Tuesday, January 19, 2016
The Danish Girl
Redmayne is a Danish painter of some reputation. He is married to Vikander, who is also a painter. They live a happy but childless life in Copenhagen. One day, while painting a large portrait of a woman, Vikander's model doesn't show up. She asks Redmayne to put on stockings and pumps and hold some diaphanous gown in his lap. He fingers the material sensually, and we can see the light bulb going off in his head. Later, Vikander will ask him if she caused what happened, and it's a good question, as the film implies that it does, though he denies it.
Later, they will play a game in which Vikander dresses her husband up as "Lily" and passes "her" off as Redmayne's cousin. They get a kick out of it, but Redmayne slowly becomes consumed by his alter-ego, and he starts to see doctors for a cure. Most want to lock him up or give him a lobotomy (he scoots out of the window of one doctor before he can be put in a straitjacket). He undergoes radiation treatment on his privates, which couldn't have been pleasant. Finally a doctor in Germany (Sebastian Koch) tries a radical new procedure on him.
The film is breathtaking beautiful. Hooper and his cameraman, Danny Cohen, have used a painterly eye to match their subjects. The point of the view of the artist is a main theme running through the film, as if people could create themselves, or recreate themselves, as objets d'art.
But Hooper, and his screenwriter Lucinda Coxon (the source material is a novel, not a work of nonfiction) seem so hellbent on treating Lily respectfully that the whole this is defanged. I think Redmayne is brilliant--at the beginning he is a delicate but not effeminate man, but slowly, like a chrysalis, he turns into a woman (and wears the clothes quite well--if someone wants to do a biopic of David Bowie, here's your actor). Vikander, in some ways, plays the more interesting role. She's the supportive, kinky wife (when she first discovers him wearing her underwear it turns him on), but realizes that if he becomes a woman she will lose "him," but out of love goes through it anyway.

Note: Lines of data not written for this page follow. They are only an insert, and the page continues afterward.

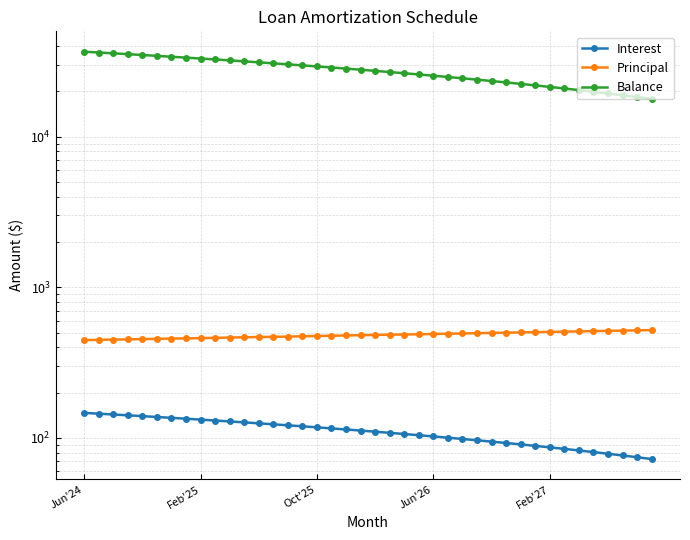

What position from the right is Oct'25?

24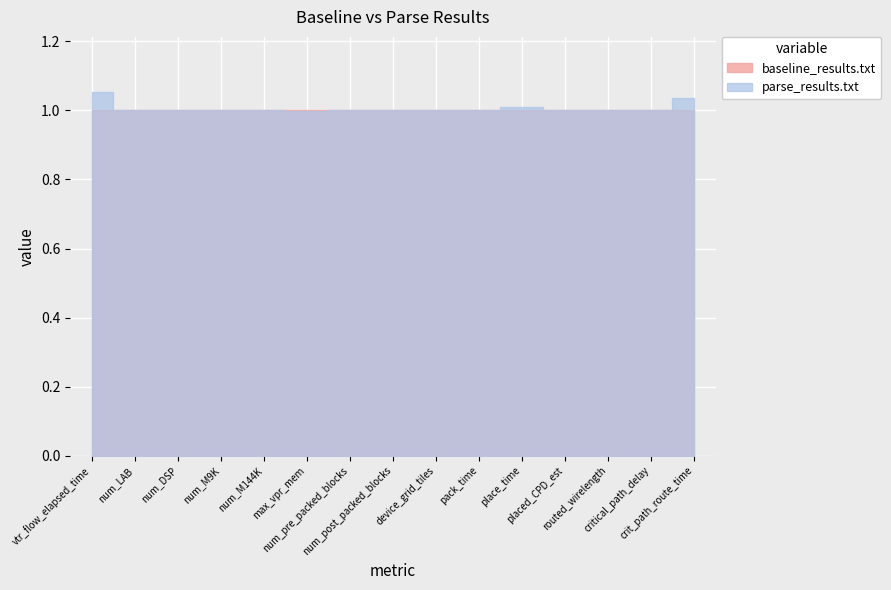

What is the sum of the baseline_results.txt values at pack_time and num_M144K?

2.0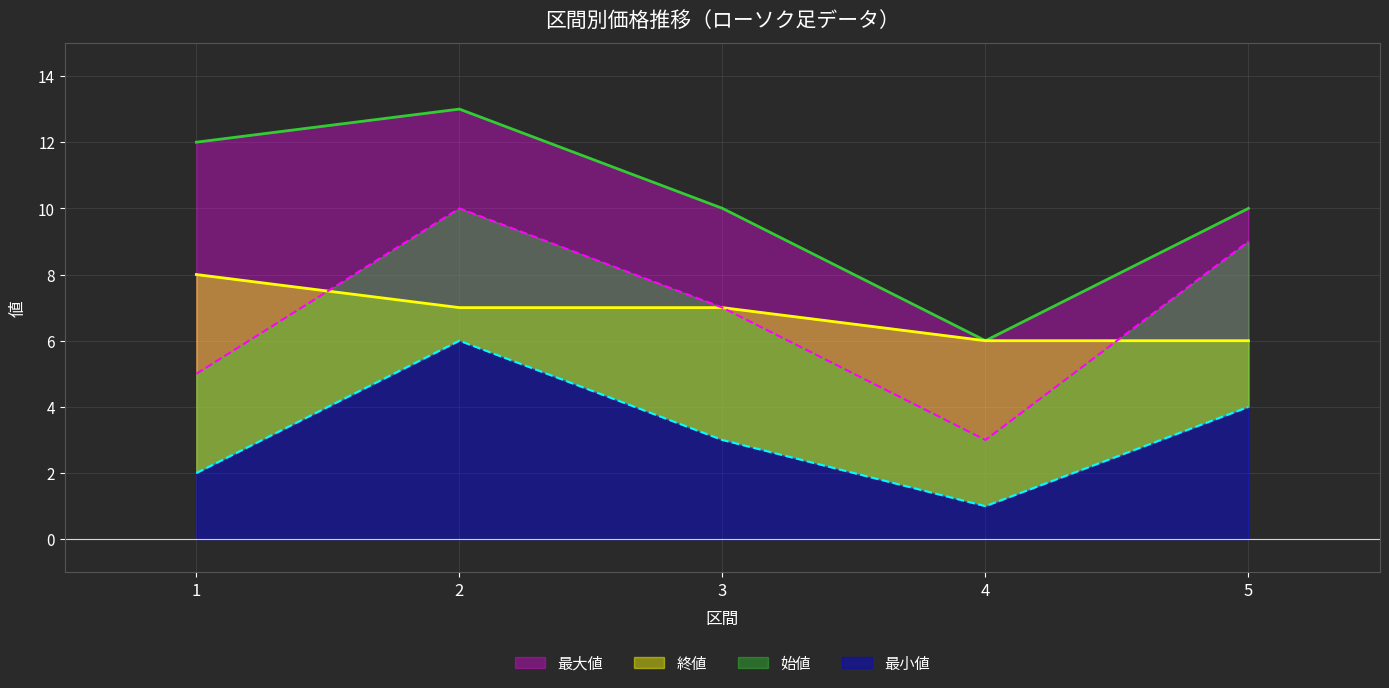

Reading right to left, list all the values displayed in this chart.

最大値: 5=10	4=6	3=10	2=13	1=12
終値: 5=6	4=6	3=7	2=7	1=8
始値: 5=9	4=3	3=7	2=10	1=5
最小値: 5=4	4=1	3=3	2=6	1=2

Aside from the harrowing scenes at the doctors' offices, there isn't a sense of peril in the film that I think it needs. I imagine being a transvestite in the decadent '20s in Denmark was probably the place to be a transvestite, but it was still a risky thing to be. I think of the decadence expressed in Bob Fosse's Cabaret, which is needed here. The Danish Girl is the most wholesome movie about transgender persons that could ever be made.